"The expected decline in domestic gold prices takes cues from the likelihood of a decline in international gold prices to between USD 1,150-1,250 an ounce during FY15, from the current levels of USD 1,300 an ounce," the ratings agency said, while assigning a negative outlook to domestic gold price for FY15.
Gold prices are ruling at Rs 29,500- Rs 30,000 in major domestic markets at present.
The agency expects a further strengthening in the US and Eurozone GDP growth rates in FY15. This is likely to strengthen the US dollar against other currencies.
The US Dollar Index, which has historically had a negative correlation with gold prices, is expected to remain strong.
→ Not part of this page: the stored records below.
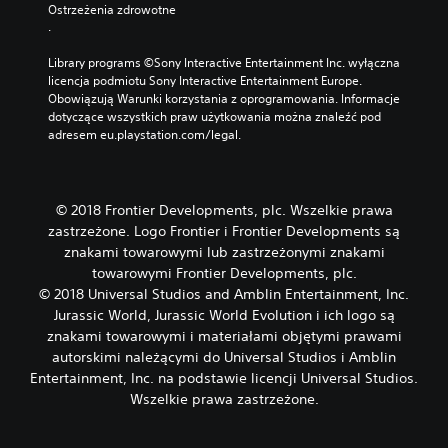
Ostrzeżenia zdrowotne
.
Library programs ©Sony Interactive Entertainment Inc. wyłączna 
licencja podmiotu Sony Interactive Entertainment Europe. 
Obowiązują Warunki korzystania z oprogramowania. Informacje 
dotyczące wszystkich praw użytkowania można znaleźć pod 
adresem eu.playstation.com/legal.
© 2018 Frontier Developments, plc. Wszelkie prawa
zastrzeżone. Logo Frontier i Frontier Developments są
znakami towarowymi lub zastrzeżonymi znakami
towarowymi Frontier Developments, plc.
© 2018 Universal Studios and Amblin Entertainment, Inc.
Jurassic World, Jurassic World Evolution i ich logo są
znakami towarowymi i materiałami objętymi prawami
autorskimi należącymi do Universal Studios i Amblin
Entertainment, Inc. na podstawie licencji Universal Studios.
Wszelkie prawa zastrzeżone.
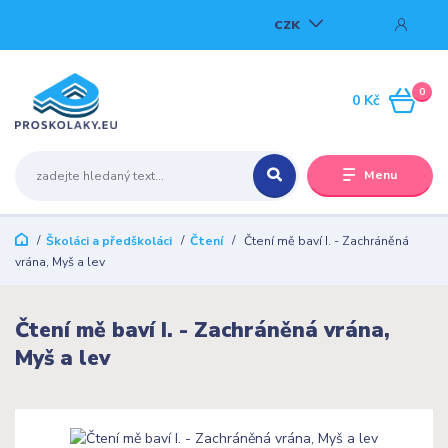
CZK
0
0 Kč
Menu
Školáci a předškoláci
Čtení
Čtení mě baví I. - Zachráněná
vrána, Myš a lev
Čtení mě baví I. - Zachráněná vrána,
Myš a lev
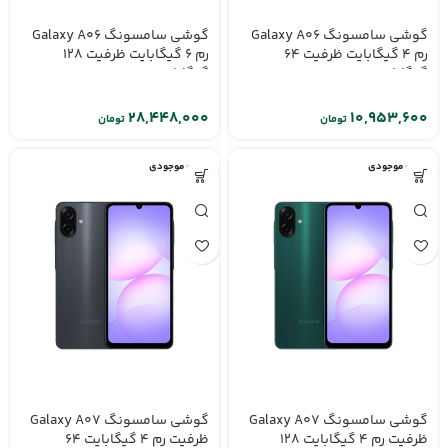
گوشی سامسونگ Galaxy A06
گوشی سامسونگ Galaxy A06
رم 4 گیگابایت ظرفیت 64
رم 6 گیگابایت ظرفیت 128
گیگابایت
گیگابایت
تومان
تومان
اتمام موجودی
اتمام موجودی
گوشی سامسونگ Galaxy A07
گوشی سامسونگ Galaxy A07
ظرفیت رم 4 گیگابایت 128
ظرفیت رم 4 گیگابایت 64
It added that the gradual winding-up of unconventional monetary policy (UMP) in the US might cause interest rates to creep up and discourage investments in gold.
Continued risk-on-trade on back of a global economic recovery could generate limited interest in gold ETF (electronic trade fund) investments and could lead to a further unwinding of gold inventory, however, the pace is likely to be moderate.
While the US has initiated the process of winding-up UMP, EU and Japan continue with their loose monetary policy.
Given the unsynchronised monetary policy approach among these major nations and ensuing uncertainty over currencies, central banks remained the net buyers of gold.
However, we expect the net buying to moderately recede in FY15," Ind-Ra said.
Ind-Ra has based its forecast on a substantially lower level of physical premium (importers and traders mark-up) than that prevailed in 2013, due to clarity on gold import policy.
However, this forecast may change if there are lower-than-expected GDP growth rates in the US and EU, geopolitical tensions and China's financial market uncertainty, which could cause gold prices to go up above USD 1,300 levels.